In C++, suppose I have a C++ class called A, and inside it, I define a variable A* ptr;. In the constructor, there is an instruction ptr = this. Now, let's consider the following assignment initialization: A a = A(). My main question is whether a.ptr == &a is always true.
My primary concern is related to this assignment, which first creates a temporary object and then uses either the move constructor (possibly the copy constructor, I'm not entirely sure). I want to understand if the value of the ptr member in the temporary object is always the same as the address of the object it will be assigned to (i.e., whether the address of the temporary object is always the same as the address of a).
I have conducted experiments that seem to confirm this behavior, but I would like to know if this feature is guaranteed by the C++ standard.
Assignment happens when you have already constructed two objects and you want to overwrite one with the value of the other. If an object is being constructed right now, that's called initialization, and no assignment takes place to that object.
A a; // initialization
A b(32); // initialization
A c = b; // initialization
b = c; // assignment
A d = A(); // initialization
A e{42}; // initialization
A *p = nullptr; // initialization (of a pointer)

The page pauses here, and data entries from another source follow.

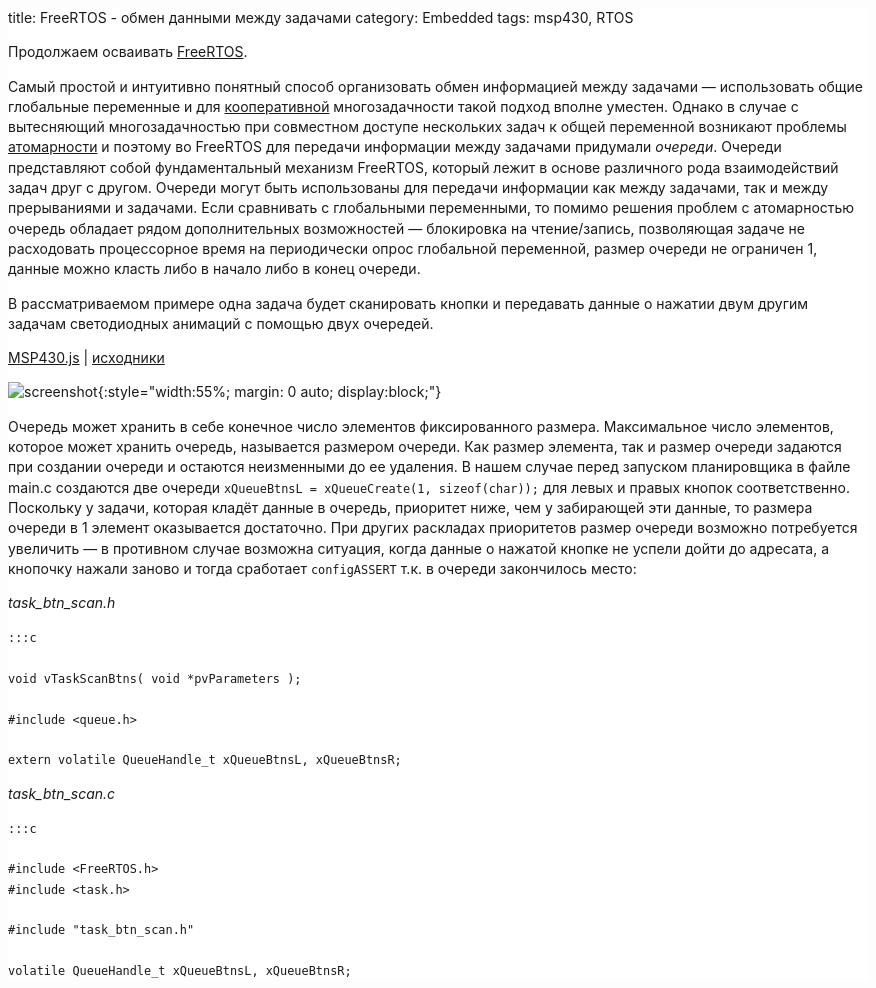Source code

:title: FreeRTOS - обмен данными между задачами
category: Embedded 
tags: msp430, RTOS

Продолжаем осваивать [FreeRTOS]({filename}../2017-04-26-intro/2017-04-26-intro.md).

Самый простой и интуитивно понятный способ организовать обмен информацией между задачами — использовать общие глобальные переменные и для [кооперативной]({filename}../../picsim/2017-02-05-coroutines/2017-02-05-coroutines.md) многозадачности такой подход вполне уместен. Однако в случае с вытесняющий многозадачностью при совместном доступе нескольких задач к общей переменной возникают проблемы [атомарности]({filename}../2017-04-28-mutex/2017-04-28-mutex.md) и поэтому во FreeRTOS для передачи информации между задачами придумали *очереди*. Очереди представляют собой фундаментальный механизм FreeRTOS, который лежит в основе различного рода взаимодействий задач друг с другом. Очереди могут быть использованы для передачи информации как между задачами, так и между прерываниями и задачами. Если сравнивать с глобальными переменными, то помимо решения проблем с атомарностью очередь обладает рядом дополнительных возможностей — блокировка на чтение/запись, позволяющая задаче не расходовать процессорное время на периодически опрос глобальной переменной, размер очереди не ограничен 1, данные можно класть либо в начало либо в конец очереди. 

В рассматриваемом примере одна задача будет сканировать кнопки и передавать данные о нажатии двум другим задачам светодиодных анимаций с помощью двух очередей. 

[MSP430.js](http://mazko.github.io/MSP430.js/6ac96e5ec9bcc3297d04e3e8c0982a46) | [исходники]({attach}event.zip)

[comment]: <> (byzanz-record --x=313 --y=132 -w 803 --delay 3 -d 22 ui.flv)
[comment]: <> (rm -rf frames/* && ffmpeg -i ui.flv -pix_fmt rgb24 -r 10 "frames/frame-%05d.png")
[comment]: <> (convert -monitor -limit memory 1024MiB -limit map 2048MiB -layers Optimize -layers removeDups -delay 10 -loop 0 "frames/*.png" ui.gif)

![screenshot]({attach}ui.gif){:style="width:55%; margin: 0 auto; display:block;"}

Очередь может хранить в себе конечное число элементов фиксированного размера.
Максимальное число элементов, которое может хранить очередь, называется размером очереди. Как размер элемента, так и размер очереди задаются при создании очереди и остаются неизменными до ее удаления. В нашем случае перед запуском планировщика в файле main.c создаются две очереди `xQueueBtnsL = xQueueCreate(1, sizeof(char));` для левых и правых кнопок соответственно. Поскольку у задачи, которая кладёт данные в очередь, приоритет ниже, чем у забирающей эти данные, то размера очереди в 1 элемент оказывается достаточно. При других раскладах приоритетов размер очереди возможно потребуется увеличить — в противном случае возможна ситуация, когда данные о нажатой кнопке не успели дойти до адресата, а кнопочку нажали заново и тогда сработает `configASSERT` т.к. в очереди закончилось место:

*task_btn_scan.h*

    :::c

    void vTaskScanBtns( void *pvParameters );

    #include <queue.h>

    extern volatile QueueHandle_t xQueueBtnsL, xQueueBtnsR;

*task_btn_scan.c*

    :::c

    #include <FreeRTOS.h>
    #include <task.h>

    #include "task_btn_scan.h"

    volatile QueueHandle_t xQueueBtnsL, xQueueBtnsR;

p = new A(); // assignment of p, initialization of the new A object
*p = d; // assignment of the A object
In your case the line A a = A(); performs initialization since a is being constructed right now. Since C++17, the initialization is performed in-place whenever the expression is a prvalue, like your A(). No copy is being performed here. The temporary object created by A() is never materialized in memory elsewhere and then copied, it's directly created in the right spot.
Effectively, you can pretend that no temporary object exists in this case.
You can equivalently write A a; and obtain the same effect.